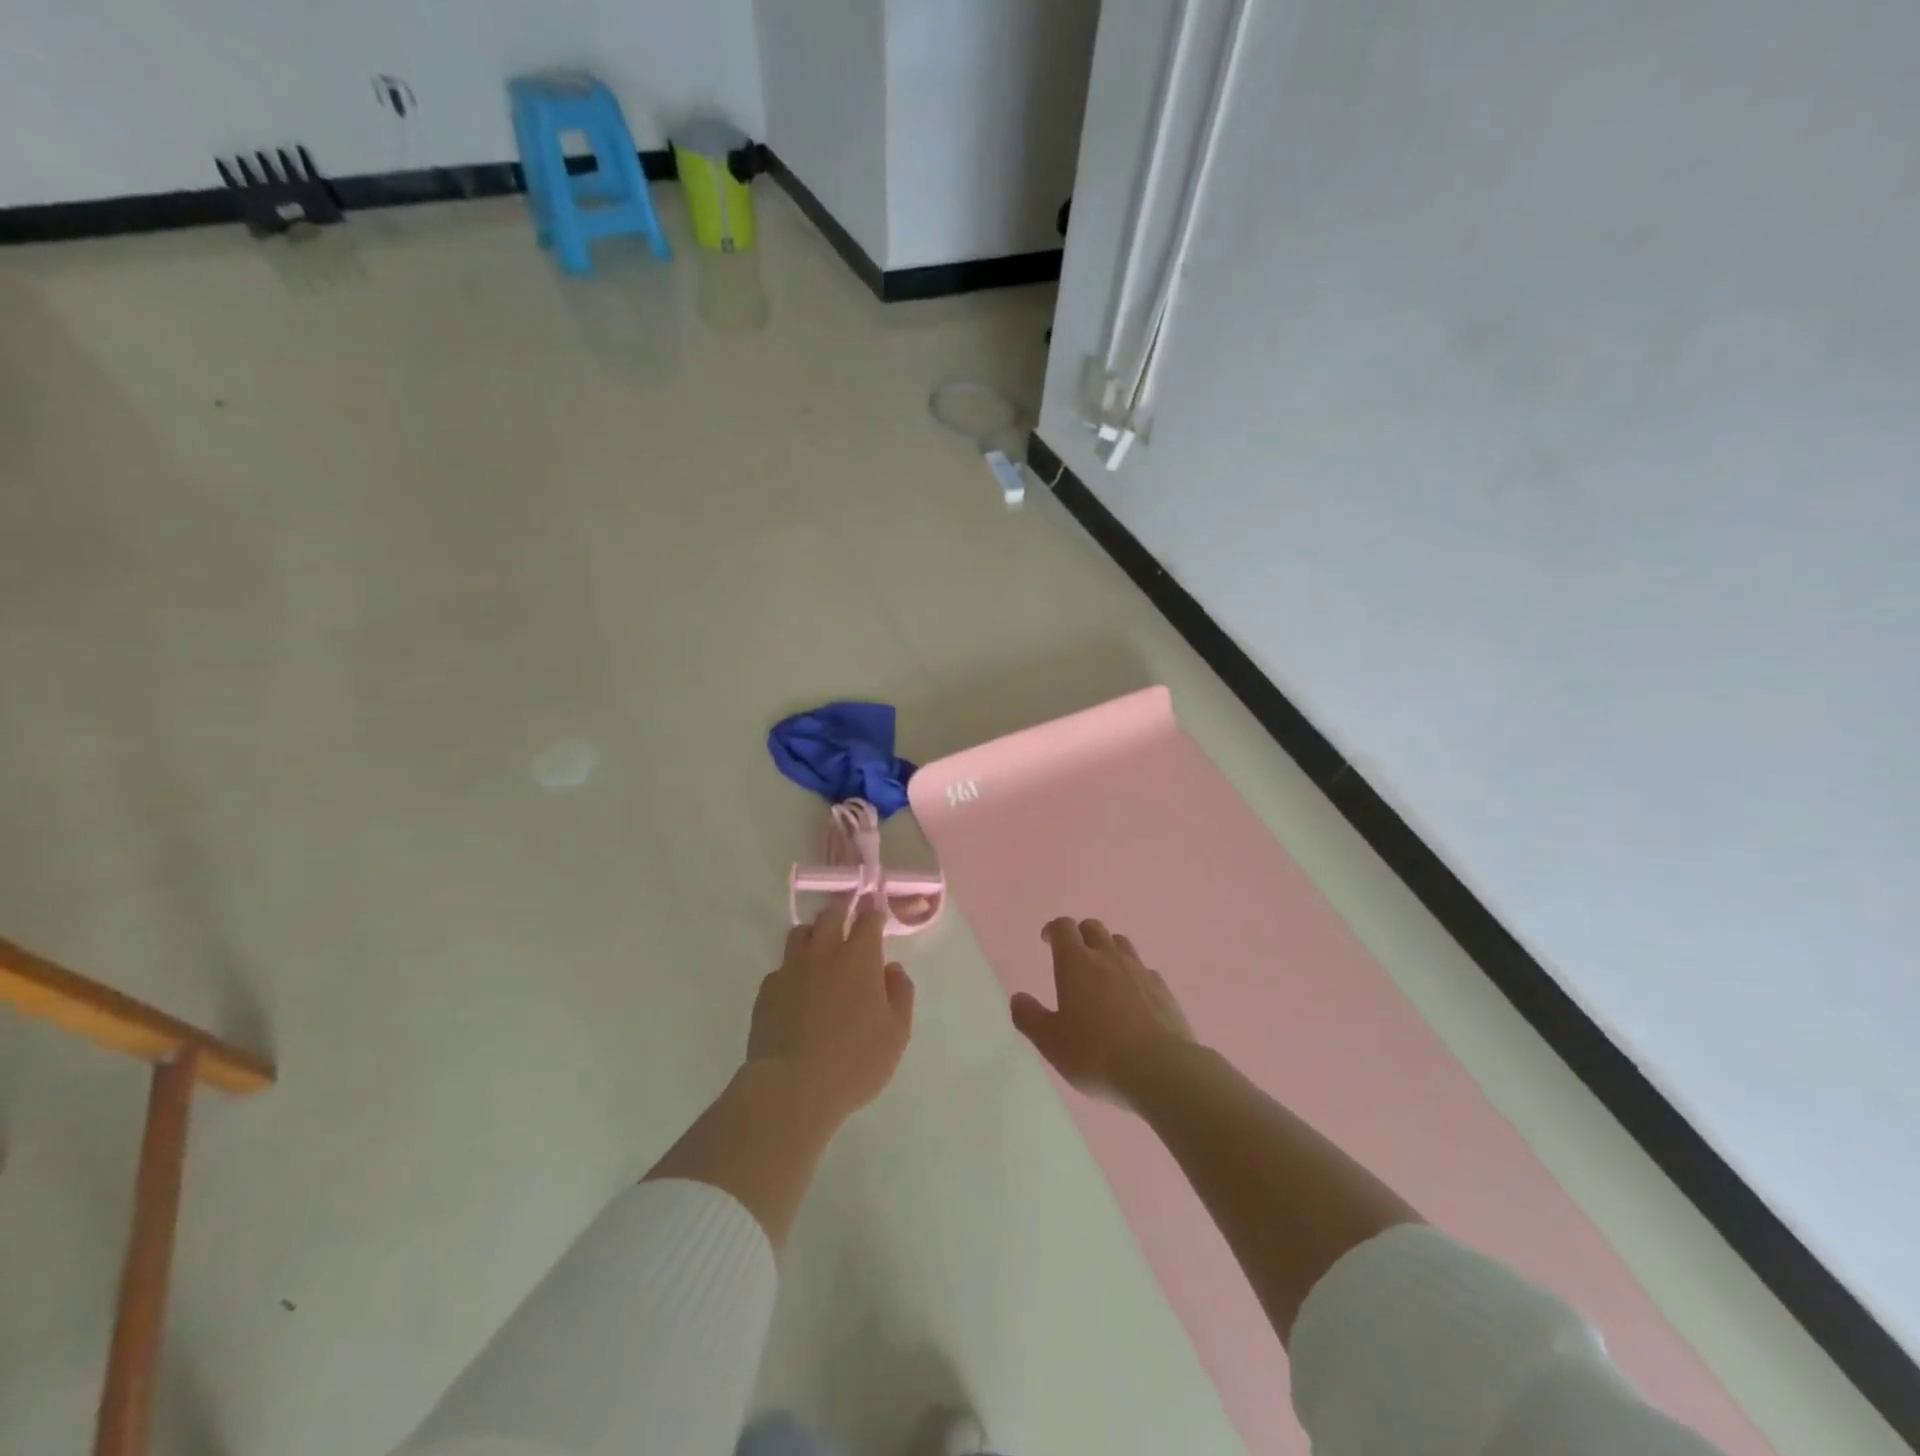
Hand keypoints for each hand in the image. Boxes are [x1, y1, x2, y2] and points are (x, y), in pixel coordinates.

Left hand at [747, 900, 915, 1124]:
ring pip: (800, 933)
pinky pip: (781, 967)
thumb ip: (900, 994)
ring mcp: (791, 969)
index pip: (868, 919)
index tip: (875, 906)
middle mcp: (824, 953)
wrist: (791, 1087)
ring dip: (814, 932)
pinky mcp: (767, 990)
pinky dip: (792, 968)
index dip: (873, 910)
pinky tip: (796, 986)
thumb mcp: (896, 1034)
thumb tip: (892, 969)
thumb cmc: (854, 1061)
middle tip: (847, 907)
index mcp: (859, 958)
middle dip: (842, 907)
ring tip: (820, 942)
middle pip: (831, 915)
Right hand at [1011, 918, 1195, 1108]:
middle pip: (1093, 928)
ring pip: (1120, 943)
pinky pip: (1143, 969)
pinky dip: (1133, 975)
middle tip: (1073, 956)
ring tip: (1103, 974)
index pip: (1063, 927)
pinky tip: (1132, 999)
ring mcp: (1139, 970)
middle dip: (1080, 935)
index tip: (1047, 940)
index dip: (1053, 929)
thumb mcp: (1051, 1043)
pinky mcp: (1163, 989)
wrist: (1161, 1070)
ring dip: (1108, 949)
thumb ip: (1030, 1018)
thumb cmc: (1097, 1054)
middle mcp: (1108, 957)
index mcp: (1076, 963)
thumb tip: (1018, 998)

Problem details
Look through the data above and return exactly the lines from the one that contains "ring mcp: (791, 969)" to the one that contains "thumb mcp: (1051, 1043)", inclusive, with nothing else.

Exercise result
ring mcp: (791, 969)
index pip: (868, 919)
index tip: (875, 906)
middle mcp: (824, 953)
wrist: (791, 1087)
ring dip: (814, 932)
pinky mcp: (767, 990)
pinky dip: (792, 968)
index dip: (873, 910)
pinky tip: (796, 986)
thumb mcp: (896, 1034)
thumb tip: (892, 969)
thumb cmc: (854, 1061)
middle tip: (847, 907)
index mcp: (859, 958)
middle dip: (842, 907)
ring tip: (820, 942)
middle pip: (831, 915)
Right hand at [1011, 918, 1195, 1108]:
middle pip: (1093, 928)
ring pip: (1120, 943)
pinky pip: (1143, 969)
pinky dip: (1133, 975)
middle tip: (1073, 956)
ring tip: (1103, 974)
index pip: (1063, 927)
pinky tip: (1132, 999)
ring mcp: (1139, 970)
middle dip: (1080, 935)
index tip: (1047, 940)
index dip: (1053, 929)
thumb mcp: (1051, 1043)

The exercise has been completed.